From the records below, copy each line that has the word "altera" in it.

** Machine-readable hardware designs **
****************************************

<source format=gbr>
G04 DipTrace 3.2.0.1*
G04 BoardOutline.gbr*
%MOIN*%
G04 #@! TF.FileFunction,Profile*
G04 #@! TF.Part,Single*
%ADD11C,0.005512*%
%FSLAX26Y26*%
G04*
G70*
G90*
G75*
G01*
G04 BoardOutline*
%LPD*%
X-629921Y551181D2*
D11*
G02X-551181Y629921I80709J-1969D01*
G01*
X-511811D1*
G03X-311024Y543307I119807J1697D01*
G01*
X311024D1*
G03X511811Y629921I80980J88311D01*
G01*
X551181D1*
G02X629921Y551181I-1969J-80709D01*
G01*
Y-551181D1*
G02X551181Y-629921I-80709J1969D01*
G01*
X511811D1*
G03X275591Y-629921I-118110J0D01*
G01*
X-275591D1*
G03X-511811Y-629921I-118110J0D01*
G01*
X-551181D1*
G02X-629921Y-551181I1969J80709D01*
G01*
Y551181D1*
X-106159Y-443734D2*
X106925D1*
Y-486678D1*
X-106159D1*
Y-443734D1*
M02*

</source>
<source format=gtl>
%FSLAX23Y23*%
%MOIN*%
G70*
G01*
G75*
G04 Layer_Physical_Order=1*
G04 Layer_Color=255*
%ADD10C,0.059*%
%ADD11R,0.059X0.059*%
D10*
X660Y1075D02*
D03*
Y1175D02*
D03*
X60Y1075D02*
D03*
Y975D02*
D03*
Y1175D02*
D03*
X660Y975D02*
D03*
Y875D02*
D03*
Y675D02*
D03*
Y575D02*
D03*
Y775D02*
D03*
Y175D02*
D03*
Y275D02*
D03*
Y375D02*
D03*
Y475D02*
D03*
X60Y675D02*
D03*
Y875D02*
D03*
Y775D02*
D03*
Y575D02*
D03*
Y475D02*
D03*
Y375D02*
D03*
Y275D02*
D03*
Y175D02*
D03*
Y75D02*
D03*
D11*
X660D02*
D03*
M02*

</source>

****************************************

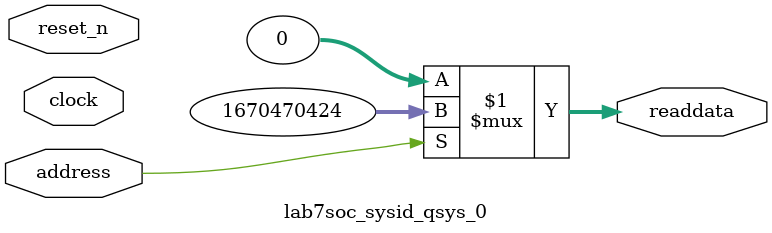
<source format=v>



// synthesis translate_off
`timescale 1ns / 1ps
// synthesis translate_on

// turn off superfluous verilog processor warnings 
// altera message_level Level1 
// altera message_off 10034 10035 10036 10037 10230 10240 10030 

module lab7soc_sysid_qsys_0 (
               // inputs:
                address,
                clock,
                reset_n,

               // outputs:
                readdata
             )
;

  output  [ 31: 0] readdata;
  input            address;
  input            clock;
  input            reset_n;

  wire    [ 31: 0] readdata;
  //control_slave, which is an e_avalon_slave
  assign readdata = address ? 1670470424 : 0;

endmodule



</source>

****************************************

** ANSWER FOR THIS EXERCISE **
// altera message_level Level1 
// altera message_off 10034 10035 10036 10037 10230 10240 10030 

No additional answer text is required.